The Bizarre Messenger Â
Ninik Sirtufi Rahayu
Fajar pagi mulai merekah. Berlian segera turun dari ranjang sebab hari ini ada agenda penting. Ia harus mengantar Mutiara, putri kecilnya, ke rumah orang tua di  kota lain.
Liburan sudah hampir habis dan ia harus menitipkan kembali putri kecilnya itu. Sejak mengikuti perkuliahan pascasarjana, mau tidak mau Berlian memang harus menitipkan putri semata wayang berusia tiga tahun itu ke tangan pengasuhan orang tuanya.
Sementara sang suami pun sedang mengikuti perkuliahan di mancanegara. Diperkirakan mereka berdua harus LDR (Long Distance Relation) Â sekitar dua hingga tiga tahunan. Jadi, mereka sepakat senyampang putrinya masih kecil, pasangan suami istri itu menuntut ilmu demi karier masing-masing.

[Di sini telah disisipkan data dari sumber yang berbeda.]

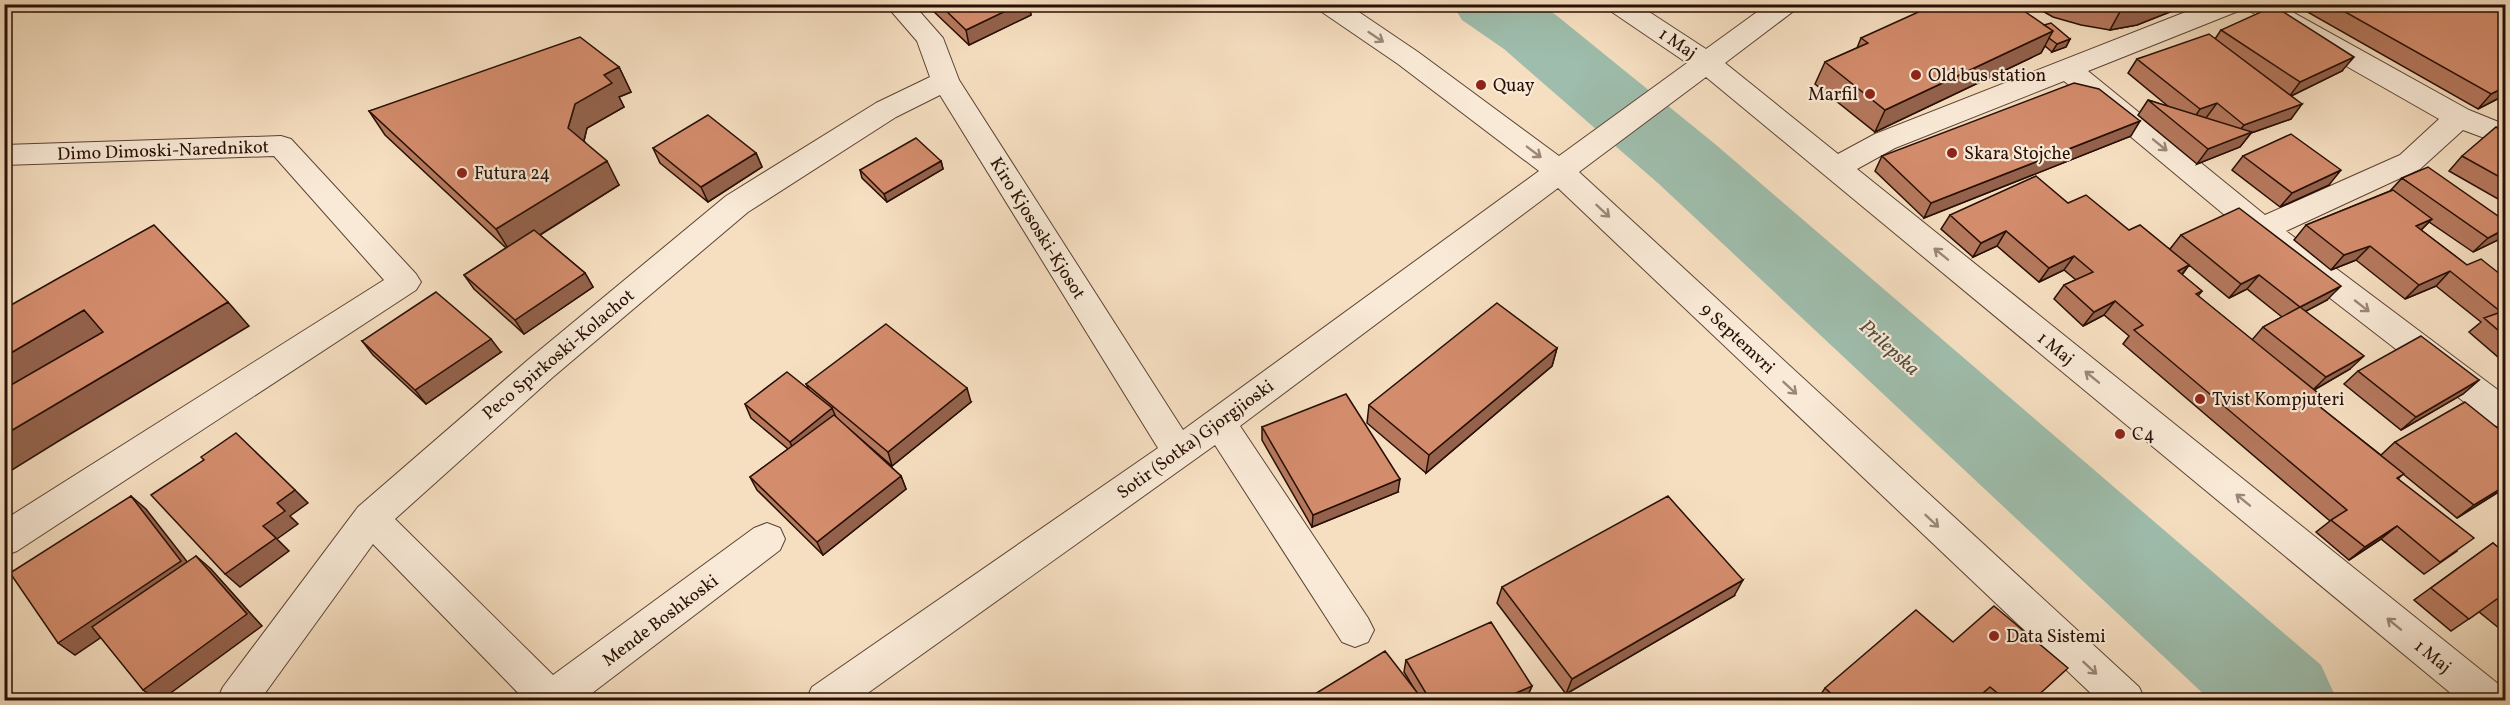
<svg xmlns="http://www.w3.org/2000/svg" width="2510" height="705" viewBox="0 0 2510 705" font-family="Vollkorn,serif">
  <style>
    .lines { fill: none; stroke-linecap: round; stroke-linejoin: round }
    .river { fill: #9ebdac; fill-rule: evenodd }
    .minor-casing { stroke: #5c4334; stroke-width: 2 }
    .minor { fill: #f9ead7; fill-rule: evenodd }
    .wall { fill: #b5785d; stroke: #280f05; stroke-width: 1.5; fill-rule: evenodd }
    .shaded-wall { fill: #94624c; stroke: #280f05; stroke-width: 1.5 }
    .building { fill: #d38c6c; stroke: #280f05; stroke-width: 1.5 }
    .oneway { stroke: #9b8778 }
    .poi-dot { fill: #8f2418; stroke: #f9ead7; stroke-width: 2 }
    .labels { text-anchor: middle; stroke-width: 4.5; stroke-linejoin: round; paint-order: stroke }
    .street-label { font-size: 18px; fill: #280f05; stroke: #f9ead7 }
    .poi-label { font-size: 18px; fill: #280f05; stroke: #f9ead7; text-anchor: start }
    .water-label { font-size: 20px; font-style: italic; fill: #514c3f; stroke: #f9ead7 }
  </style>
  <rect width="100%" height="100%" fill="#f6dfc1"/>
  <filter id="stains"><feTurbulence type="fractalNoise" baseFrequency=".00333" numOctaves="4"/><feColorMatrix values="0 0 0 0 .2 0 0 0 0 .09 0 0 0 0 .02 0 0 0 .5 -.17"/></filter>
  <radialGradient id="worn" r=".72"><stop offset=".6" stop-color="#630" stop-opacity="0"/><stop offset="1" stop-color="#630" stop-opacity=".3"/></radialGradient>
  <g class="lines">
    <path class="river" d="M1452,4H1538L1556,15L1715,144L2321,665L2337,700H2210L1659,184L1504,49L1462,20Z"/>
    <defs>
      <path id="minor" d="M885,4H913L943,38L959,80L1183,430L1539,171L1398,64L1319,10L1315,4H1347L1418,52L1559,156L1687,63L1609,10L1605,4H1637L1706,49L1768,4H1799L1795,10L1725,63L1838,154L1875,134L2206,4H2278L2469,110L2506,125V146L2463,130L2420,169L2286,231L2506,396V429L2494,425L2251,237L2064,81L1895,148L1857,169L2502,687L2506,700H2459L1706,77L1579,172L2139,687L2145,700H2098L1558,188L1240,426L1368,618L1374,630L1368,642L1355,647L1342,642L1215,445L858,700H806L812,687L1158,448L940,95L896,117L748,212L553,377L395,519L553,675L754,528L767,523L780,528L785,539L780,550L583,700H525L373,544L260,700H217L223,687L358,507L529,359L726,196L876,103L930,77L917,41ZM2244,5L2248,10L2439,119L2400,155L2265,215L2088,71L2241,10Z
        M281,136L291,139L416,274L421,282L416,290L17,551L4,556V520L384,280L274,156L4,165V145Z"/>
    </defs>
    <use href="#minor" class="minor-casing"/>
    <use href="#minor" class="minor"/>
  </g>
  <path class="wall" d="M931,4H1029L1031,15L969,45L932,10Z
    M2030,4H2202L2190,10L2185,6L2137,25L2110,30L2081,25L2053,17Z
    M2308,4H2505V95L2478,109L2304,10Z
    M2044,25L2070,39L2066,47L2052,52L2045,46L2041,53L1875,132L1815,84L1825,62L1857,48L1861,38Z
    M2221,30L2342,71L2291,96V119L2251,133L2240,147L2197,164L2138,115L2148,100L2169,107L2128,73L2137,59L2215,39Z
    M619,67L631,92L619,97L624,107L587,128L584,141L619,185L540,235L585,273L593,287L524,334L474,289L464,275L506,248L385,135L369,111Z
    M2505,132V203L2449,171L2462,156Z
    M2131,136L1924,218L1875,171L1882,156Z
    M653,148L756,153L762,167L708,202L660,163Z
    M2243,156L2329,185L2280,207L2232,170Z
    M941,161L943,169L887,202L862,178L860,170Z
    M2402,178L2498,240L2473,252L2429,222L2421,230L2467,265L2505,278V363L2469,332L2481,322L2436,286L2405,299L2356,260L2331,270L2294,240L2306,225L2390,191Z
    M2068,203L2170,249L2181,235L2327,300L2306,311L2350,369L2314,390L2318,393L2311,400L2381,455L2395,442L2505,488L2457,518L2403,474L2398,479L2457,551L2424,574L2381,539L2349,560L2316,532L2330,521L2123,344L2129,336L2104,315L2083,326L2054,299L2064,285L2076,280L2064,270L2039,282L1997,246L1973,257L1941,229L1950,215ZM2189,265L2229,298L2247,289L2282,317L2263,327L2252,340L2198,296L2202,291L2182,275Z
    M362,341L501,352L426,404L373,355Z
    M1557,348L1552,366L1426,473L1367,423L1369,405Z
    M2358,371L2479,380L2463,394L2401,430L2344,384Z
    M806,384L971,402L892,466L847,427L901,476L906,489L823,555L757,490L750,477L788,449L751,418L745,404L809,390Z
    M1262,427L1398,492L1312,527L1262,440Z
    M2505,508V519L2499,513Z
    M2493,543L2505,553V633L2479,612L2451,631L2414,600Z
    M1502,587L1734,596L1566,694L1497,603Z
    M1953,642L2034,700H1982L1979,698L1977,700H1817L1825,688Z
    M1406,660L1532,686L1527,697L1520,700H1305L1415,690L1404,672Z"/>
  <path class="shaded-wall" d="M1020,4H1029L1031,15L969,45L966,30Z
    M2152,4H2186L2185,6L2137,25L2110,30L2121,10Z
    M2194,4H2202L2190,10Z
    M2053,31L2041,53L1875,132L1885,110Z
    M2070,39L2066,47L2052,52L2057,44Z
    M2354,57L2342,71L2289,97L2300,82Z
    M619,67L631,92L619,97L624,107L587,128L581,152L568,128L575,104L604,75Z
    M2505,87V95L2478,109L2491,94Z
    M2217,103L2206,118L2190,124L2200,109Z
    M2302,104L2291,119L2251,133L2240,147L2197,164L2208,149L2233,139L2244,125Z
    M2140,121L2131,136L1924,218L1931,203Z
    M756,153L762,167L708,202L701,187Z
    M607,161L619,185L511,253L496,229Z
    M941,161L943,169L887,202L884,194Z
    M2341,170L2329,185L2280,207L2292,193Z
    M2432,219L2418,233L2416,226Z
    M2505,229V232L2498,240L2473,252L2488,238Z
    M2006,231L1997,246L1973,257L1981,243Z
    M2370,246L2356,260L2331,270L2344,255Z
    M2074,256L2064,270L2039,282L2049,268Z
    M2189,265L2178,279V271Z
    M2450,271L2436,286L2405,299L2419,285Z
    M585,273L593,287L524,334L515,320Z
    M2259,275L2247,289L2229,298L2241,284Z
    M2341,286L2327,300L2287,321L2300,307Z
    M2115,301L2104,315L2083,326L2094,312Z
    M228,302L249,326L57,442L4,475V435Z
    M84,310L108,333L4,389V357Z
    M491,339L501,352L426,404L415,390Z
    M1557,348L1552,366L1426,473L1429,455Z
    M2364,356L2350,369L2312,391L2326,377Z
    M2479,380L2463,394L2401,430L2416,417Z
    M967,388L971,402L892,466L888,452Z
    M832,408L838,422L796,456L790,442Z
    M901,476L906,489L823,555L817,542Z
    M1400,479L1398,492L1312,527L1313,515Z
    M2505,486V488L2457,518L2474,505Z
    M295,490L308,503L290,516L298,524L277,539L289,551L240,587L225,574L277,503Z
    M131,496L146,509L196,573L75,655L58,643Z
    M2397,526L2381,539L2349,560L2365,547Z
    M196,556L211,569L262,626L161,700H158L143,690Z
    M1743,580L1734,596L1566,694L1572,679Z
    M1532,686L1527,697L1520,700H1500Z"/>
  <path class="building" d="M939,4H1020L966,30Z
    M1936,4H2014L2053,31L1885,110L1825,62L1868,43L1861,38Z
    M2086,4H2152L2121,10Z
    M2331,4H2505V87L2491,94Z
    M2274,6L2354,57L2300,82L2221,30Z
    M2051,23L2070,39L2057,44L2049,38L2053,31L2044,25Z
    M2209,34L2302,104L2244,125L2217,103L2200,109L2137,59Z
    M580,37L619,67L604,75L612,83L575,104L568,128L607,161L496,229L369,111Z
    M2074,83L2099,89L2140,121L1931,203L1882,156Z
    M2148,100L2252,132L2208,149Z
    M708,115L756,153L701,187L653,148Z
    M2496,127L2505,132V180L2462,156Z
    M2291,134L2341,170L2292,193L2243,156Z
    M916,138L941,161L884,194L860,170Z
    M2428,167L2505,221V229L2488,238L2402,178Z
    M2036,176L2068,203L2086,195L2129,230L2140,225L2189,265L2178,271L2202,291L2196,294L2318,393L2309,398L2404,474L2397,478L2474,538L2440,562L2397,526L2365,547L2331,520L2347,510L2134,330L2143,325L2115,301L2094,312L2064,285L2093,272L2074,256L2049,268L2006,231L1981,243L1950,215Z
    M2393,190L2432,219L2416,226L2467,265L2481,259L2505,278V336L2484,318L2501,312L2450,271L2419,285L2370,246L2344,255L2306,225Z
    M2239,208L2341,286L2300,307L2259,275L2241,284L2181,235Z
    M154,225L228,302L4,435V389L103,332L84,310L4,357V309L57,279Z
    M534,230L585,273L515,320L464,275Z
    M436,292L491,339L415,390L362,341Z
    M1497,303L1557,348L1429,455L1369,405Z
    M2300,307L2364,356L2326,377L2263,327Z
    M886,324L967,388L888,452L806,384Z
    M2421,336L2479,380L2416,417L2358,371Z
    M787,372L832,408L790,442L745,404Z
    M1346,394L1400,479L1313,515L1262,427Z
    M2465,402L2505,434V486L2474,505L2395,442Z
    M834,415L901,476L817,542L750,477Z
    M236,433L295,490L277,503L285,511L263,526L276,538L225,574L151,495L204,460L201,457Z
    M131,496L181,561L58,643L10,573Z
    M1668,496L1743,580L1572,679L1502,587Z
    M2493,543L2505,553V606L2497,599L2469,619L2431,588Z
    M196,556L247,614L143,690L92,627Z
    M1994,606L2068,668L2033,700H2006L1990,687L1975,700H1838L1825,688L1916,610L1953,642Z
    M1491,622L1532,686L1500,700H1430L1406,660Z
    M1385,651L1423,700H1305Z"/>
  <defs><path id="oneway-shaft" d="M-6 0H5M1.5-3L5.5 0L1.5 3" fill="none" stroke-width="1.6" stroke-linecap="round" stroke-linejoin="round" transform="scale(1.5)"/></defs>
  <g class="oneway">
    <use href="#oneway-shaft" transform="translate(1376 37) rotate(34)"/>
    <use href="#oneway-shaft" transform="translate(2160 145) rotate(39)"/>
    <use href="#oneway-shaft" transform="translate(1534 152) rotate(37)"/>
    <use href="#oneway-shaft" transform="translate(1603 211) rotate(43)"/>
    <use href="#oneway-shaft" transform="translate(1941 254) rotate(-141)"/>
    <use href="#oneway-shaft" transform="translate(2362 306) rotate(38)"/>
    <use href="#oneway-shaft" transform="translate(2092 377) rotate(-141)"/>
    <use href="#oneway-shaft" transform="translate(1790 388) rotate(43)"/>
    <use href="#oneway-shaft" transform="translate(2243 500) rotate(-141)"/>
    <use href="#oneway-shaft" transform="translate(1932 521) rotate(43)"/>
    <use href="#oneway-shaft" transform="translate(2394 624) rotate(-141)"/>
    <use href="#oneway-shaft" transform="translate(2090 668) rotate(43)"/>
  </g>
  <g class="poi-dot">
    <circle cx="1916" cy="75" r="6"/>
    <circle cx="1481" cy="85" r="6"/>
    <circle cx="1870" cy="94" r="6"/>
    <circle cx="1952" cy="153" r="6"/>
    <circle cx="462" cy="173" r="6"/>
    <circle cx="2200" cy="399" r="6"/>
    <circle cx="2120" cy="434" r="6"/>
    <circle cx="1994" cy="636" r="6"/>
  </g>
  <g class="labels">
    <g class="street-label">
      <text transform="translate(1678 43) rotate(34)" y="6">1 Maj</text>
      <text transform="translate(163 150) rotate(-2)" y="6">Dimo Dimoski-Narednikot</text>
      <text transform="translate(1038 228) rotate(58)" y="6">Kiro Kjososki-Kjosot</text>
      <text transform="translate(1738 338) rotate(43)" y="6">9 Septemvri</text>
      <text transform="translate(2056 348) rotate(39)" y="6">1 Maj</text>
      <text transform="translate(558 354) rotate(-40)" y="6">Peco Spirkoski-Kolachot</text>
      <text transform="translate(1195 439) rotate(-36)" y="6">Sotir (Sotka) Gjorgjioski</text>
      <text transform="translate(660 620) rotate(-37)" y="6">Mende Boshkoski</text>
      <text transform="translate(2433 656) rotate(39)" y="6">1 Maj</text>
    </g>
    <g class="poi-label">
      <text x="1928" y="81">Old bus station</text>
      <text x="1493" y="91">Quay</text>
      <text x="1858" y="100" text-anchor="end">Marfil</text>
      <text x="1964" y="159">Skara Stojche</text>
      <text x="474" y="179">Futura 24</text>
      <text x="2212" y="405">Tvist Kompjuteri</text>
      <text x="2132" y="440">C4</text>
      <text x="2006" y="642">Data Sistemi</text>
    </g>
    <g class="water-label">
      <text transform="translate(1890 347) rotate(42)" y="7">Prilepska</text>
    </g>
  </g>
  <rect width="2510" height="705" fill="none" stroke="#f6dfc1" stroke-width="24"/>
  <rect x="6" y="6" width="2498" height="693" fill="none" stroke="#280f05" stroke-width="3"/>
  <rect x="12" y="12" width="2486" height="681" fill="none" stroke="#280f05" stroke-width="1.5"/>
  <rect width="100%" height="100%" filter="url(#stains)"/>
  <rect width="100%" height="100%" fill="url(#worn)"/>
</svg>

"Sayang, kita ke rumah nenek naik bus, ya!" ajak ibu muda itu sambil memakaikan baju dan jaket si kecil dengan lembut.
"Oke, Mama. Tapi ... Mutiala pingin naik keleta api!" usul si kecil yang masih cadel.
"Anak cantik, naik bus saja, ya ... lebih cepat sampai!" dalih Berlian.
Muka Mutiara yang biasa disapa Rara itu tampak cemberut, tetapi diam seribu bahasa. Ia ikuti kemauan ibunya tanpa memprotes. Demikian pula ketika dituntun naik kendaraan umum menuju Terminal Arjosari. Rara bergeming. Padahal, biasanya gadis kecil yang manis itu cukup cerewet menanyakan ini itu. Namun, kali ini di sepanjang perjalanan ia hanya diam.
Sesampai di terminal, si ibu memilih bus tertentu dan segera menuntun si buah hati masuk ke dalam bus. Rara masih diam. Dengan tenang, ia duduk di pangkuan sang bunda yang memilih duduk di kursi depan agar putrinya bisa melihat pemandangan sehingga tidak mabuk.
Sesampai Sumberpucung, supir membelokkan kendaraan ke arah SPBU. Ketika  bus isi bensin, tetiba Mutiara memaksa meminta turun.
"Lala mau buang ail, Ma!" rengeknya berulang-ulang.
Gadis mungil itu mulai rewel. Menangis berteriak-teriak meminta turun dari bus. Saat dalam kebingungan, kondektur memberi jalan keluar bijak.